Pertama kali muncul dalam bentuk buku komik pada tahun 1991-an Mutan Baru # 100, Kedatangan film fitur X-Force telah ditunggu-tunggu sejak Cable dikonfirmasi Kolam kematianAdegan pasca-kredit. Untungnya, inklusi mereka tidak mengecewakan, dengan Cable (Josh Brolin), Domino (Zazie Beetz), dan Russell (Julian Dennison) pas dengan mudah, kualitas unik masing-masing individu menambah pesona ke dunia aneh, aneh Wade. Dengan tindakan terakhir, ketika pakaian Deadpool hangus menjadi anggukannya Penampilan X-Force abu-abu cocok, jelas Wade telah menemukan 'F-word' -nya.

Setiap peluang Deadpool menjadi lebih dari keajaiban dua pukulan bergantung pada menemukan cara bagi karakter untuk tumbuh tanpa melupakan akarnya yang sarkastik dan kejam. Delapan kaki krom, sejumput keberanian, secangkir keberuntungan, setitik rasisme, percikan diabetes, dan gerobak dorong kanker stadium empat adalah resep sempurna untuk kelanjutan waralaba eksentrik ini.



Terburuk: Tidak ada aksi jarak jauh John Wick-esque

Deadpool 2Tindakannya jelas tidak buruk. Tetapi penggemar proyek sutradara David Leitch sebelumnya - terutama karyanyaJohn Wick- mungkin merasa pendek berubah. Sementara menarik, kuat, berdarah brutal dan sangat bergaya, tidak ada adegan yang ditangkap Gaya sinematik Wick. Ciri khas dari franchise aksi penuh gaya ini adalah ruang untuk bernapas antara kamera dan aksi, dengan foto-foto panjang yang menangkap masing-masing koreografer yang cermat, pukulan, tendangan, dan cambuk pistol.

Sebaliknya, bertempurlah di Deadpool 2 dekat dan pribadi, dengan suntingan cepat dan cepat terkadang membuat urutan sulit untuk diikuti. Tentu saja masih menghibur. Tapi Deadpool tidak terlihat melalui lensa John Wick, dan itu terasa seperti peluang yang terlewatkan, terutama jika ini akhirnya menjadi satu-satunya perampokan Leitch ke dunia superhero.

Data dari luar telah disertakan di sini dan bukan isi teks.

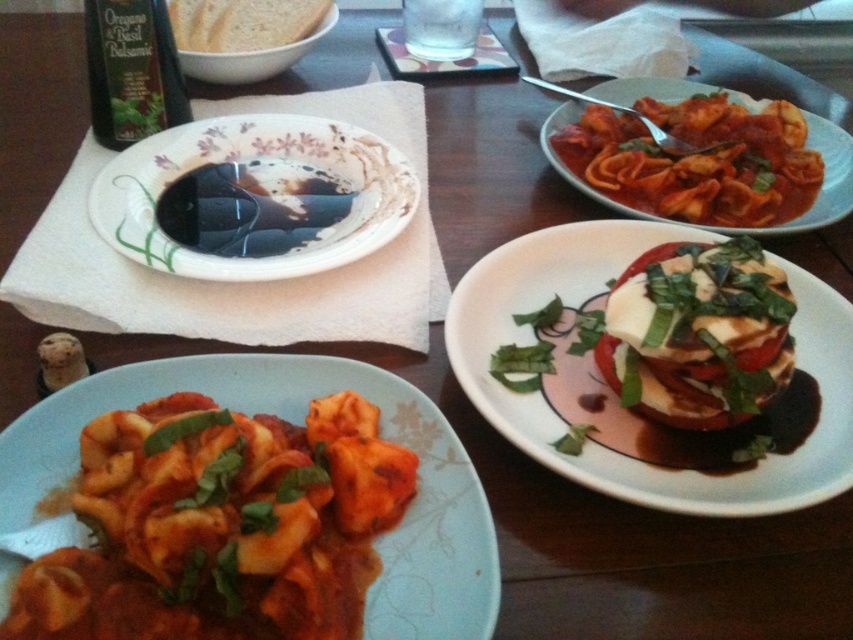
You are a guest at the table and want to reach for the matte tortellini at lower left and the white glossy plate at upper left. Which one is closer to you?

The matte tortellini at lower left is closer to you since it is to the right of the white glossy plate at upper left, indicating its position relative to your perspective.

You are looking at the dining table described in the scene. Where is the matte tortellini at lower left located in terms of its 2D coordinates?

The matte tortellini at lower left is located at the 2D coordinates point [219,525].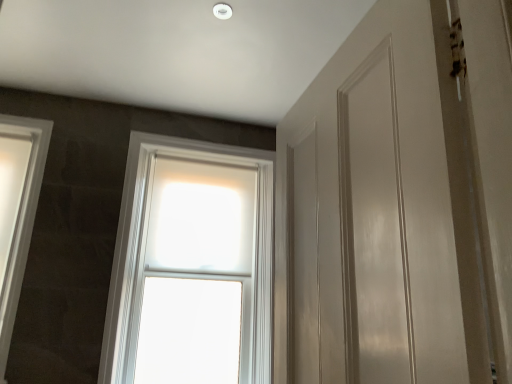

Alasannya bisa berbohong dengan gaya syuting Leitch. Keanu Reeves sebagai John Wick dan Charlize Theron sebagai Lorraine Broughton di Pirang Atom melakukan sebagian besar aksi mereka sendiri. 'Kamu membutuhkan aktor-aktor itu untuk mau melakukannya,' kata LeitchReporter Hollywood. 'Kalau tidak, kamu tidak akan mendapatkan karakter asli di layar.' Reynolds, bagaimanapun, patah tulang belakang di lehernya pada set 2012 ini Rumah aman, dan dapat dimengerti, belum melakukan aksi sendiri sejak.



Terbaik: tontonan sinematik 'keberuntungan' Domino

'Keberuntungan' Domino lebih dari sekadar memenangkan kartu goresan sesekali atau selalu tiba di lampu lalu lintas saat warnanya berubah menjadi hijau. 'Sulit untuk digambarkan, dan tentu saja tidak terlalu sinematik,' Wade berkelakar Deadpool 2Tontonan menonjol dimulai, tetapi sebagai satu-satunya yang selamat di antara rekrutan baru selama misi pertama X-Force, Domino jelas memiliki apa yang diperlukan. Mobil-mobil jungkir balik dan ledakan meletus di sekitarnya saat dia dengan santai lolos dari bahaya. Suka Tujuan terakhir sebaliknya, ia menentang peluang dalam mode yang menakjubkan (dan tidak diragukan lagi sinematik).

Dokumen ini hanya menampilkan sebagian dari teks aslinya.